# [Parts of the exercise]
a: Translate this sentence from the Codex feature overview into Spanish: "Each task runs in its own isolated copy of the repo with separate git state."
b: Rename "config.toml" to "settings.toml" in the Codex feature overview, and write out the passage starting at "Four-surface architecture" and ending at "you configure once." with that change.
c: Write what comes next in the Codex feature overview, continuing after its final point under Limitations.

# [Text section]
Four-surface architecture
CLI, Desktop, IDE, Cloud
Start a task in the CLI, hand it to a cloud sandbox, review the diff in the desktop app, and merge from the IDE extension. All surfaces read from the same config.toml so you configure once.
272K default context window
272K default, 1M opt-in
Handles most project-sized tasks without running into limits. An experimental 1M-token mode is available through config but bills at 2x input and 1.5x output for sessions that exceed 272K.
Cloud-sandboxed execution
Native
Each task runs in its own isolated copy of the repo with separate git state. The agent cannot touch your local working tree unless you explicitly accept the changes after review.
Skills and Automations
Built-in marketplace
Skills bundle instructions and scripts into reusable workflows. Automations run skills on a schedule in the background. Only the skill name and description load into context initially. The full instructions load only when the agent decides to use it.
Apache 2.0 open-source CLI
Open source (Rust)
The entire CLI codebase is public on GitHub. Teams can audit the agent loop, fork for internal modifications, or contribute upstream. Configuration uses TOML, not YAML or JSON.

Strengths & Limitations

Strengths
  • Uses roughly 4x fewer tokens per task than Claude Code on equivalent work, which translates directly to more completed tasks per billing window and lower effective cost for routine operations.
  • Parallel cloud execution lets teams queue 3 to 5 tasks at once, each running in its own sandboxed environment with separate git state. Queue morning tasks before coffee and review completed PRs 20 minutes later.
  • The open-source CLI means teams can read every line of the agent loop, customize approval behaviors, and contribute fixes without waiting on OpenAI. Over 400 contributors have shipped changes since the April 2025 launch.
Limitations
  • In blind code quality comparisons, reviewers preferred Claude Code output roughly two to one. Codex prioritizes speed and token efficiency over first-pass polish, so complex refactors often need an extra review cycle before merging.

# [Supplied data]

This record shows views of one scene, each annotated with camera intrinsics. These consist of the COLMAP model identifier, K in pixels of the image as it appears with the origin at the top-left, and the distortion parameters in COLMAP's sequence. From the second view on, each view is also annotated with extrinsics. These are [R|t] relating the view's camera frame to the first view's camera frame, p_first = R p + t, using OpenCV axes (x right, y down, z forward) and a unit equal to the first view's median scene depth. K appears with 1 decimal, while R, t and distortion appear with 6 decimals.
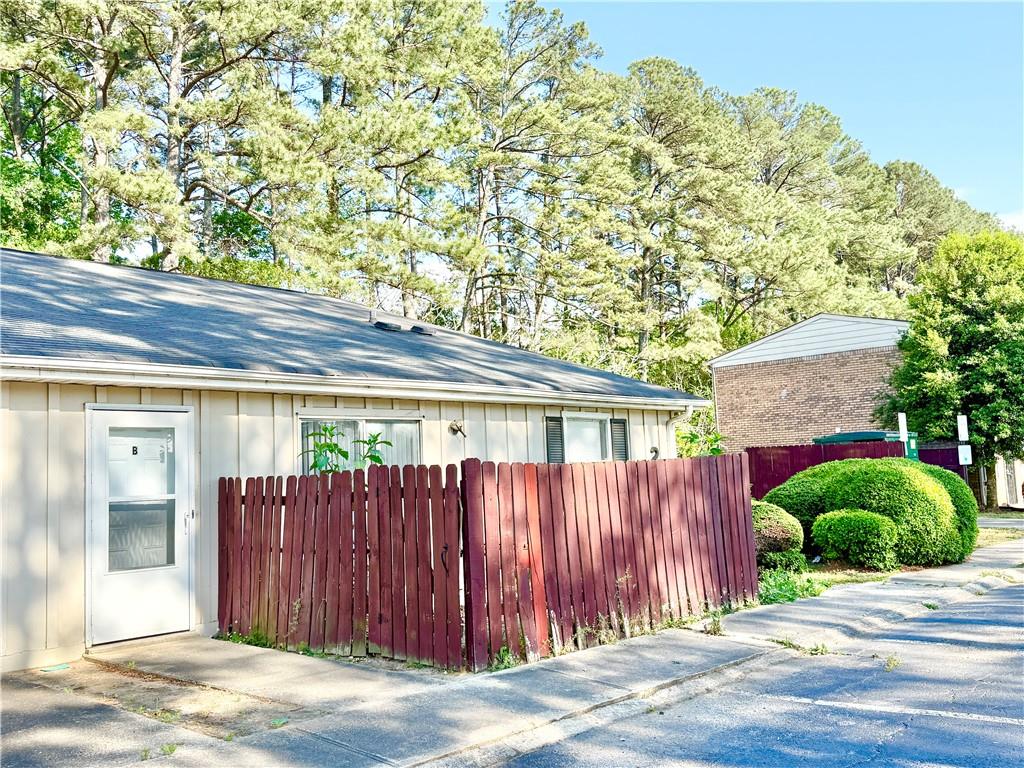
lens RADIAL K [[987.5, 0, 512.3], [0, 987.5, 377.4], [0, 0, 1]] dist [0.090658, 0.000000]
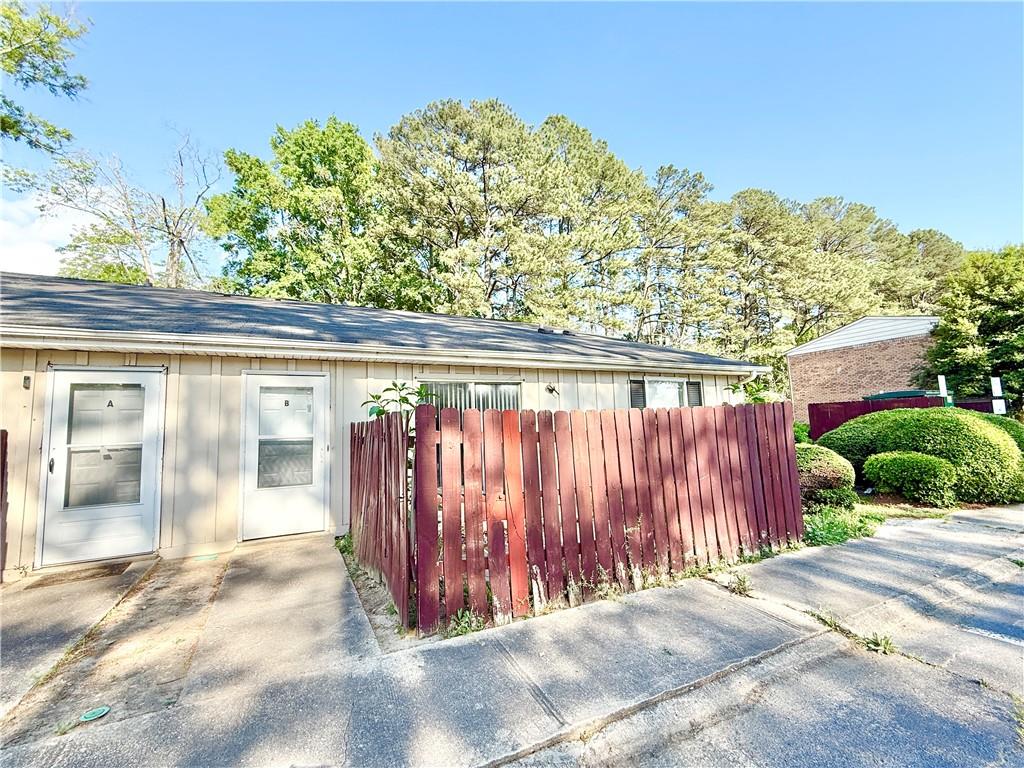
lens RADIAL K [[444.5, 0, 508.8], [0, 444.5, 383.5], [0, 0, 1]] dist [-0.007224, 0.005004]
pose [[0.929057, -0.027783, -0.368892, 0.106974], [0.033061, 0.999421, 0.007992, 0.034363], [0.368456, -0.019621, 0.929438, 0.361393]]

# [Results in order]
a: Cada tarea se ejecuta en su propia copia aislada del repositorio, con un estado de git independiente.

b:
Four-surface architecture
CLI, Desktop, IDE, Cloud
Start a task in the CLI, hand it to a cloud sandbox, review the diff in the desktop app, and merge from the IDE extension. All surfaces read from the same settings.toml so you configure once.

c:
  • The AGENTS.md file caps at 32 KiB by default (configurable via project_doc_max_bytes in config.toml). Instructions past the limit get silently truncated with no warning. Teams with large instruction sets need to split files across subdirectories.
  • Token-based credit billing replaced per-message pricing in April 2026, but no per-task cost estimate appears before execution starts. Heavy sessions spike unpredictably because credit consumption scales with both input context and output length.

Who It’s For

Best for
Engineering teams running 20+ PRs per week who want to delegate well-scoped implementation tasks to a background agent. Developers already paying for ChatGPT who want coding agent access without a separate subscription or vendor relationship.
Not ideal for
Developers who need inline autocomplete as they type. Teams that require polished, merge-ready output without additional review cycles. For real-time editing assistance, Cursor or GitHub Copilot are better fits.

Pricing Breakdown

All rate limits run on a 5-hour rolling window, not a monthly cap. A heavy two-hour session can burn through an entire window before lunch.

The April 2026 shift to token-based billing made costs harder to predict. GPT-5.5 consumes 125 credits per million input tokens and 750 per million output. A complex multi-file refactor eats roughly 9x the credits of a small script fix, using the same task slot.

OpenAI's own published estimate puts typical power-user spend well above the Plus list price, landing between the Pro 5x and 20x tiers for most active developers.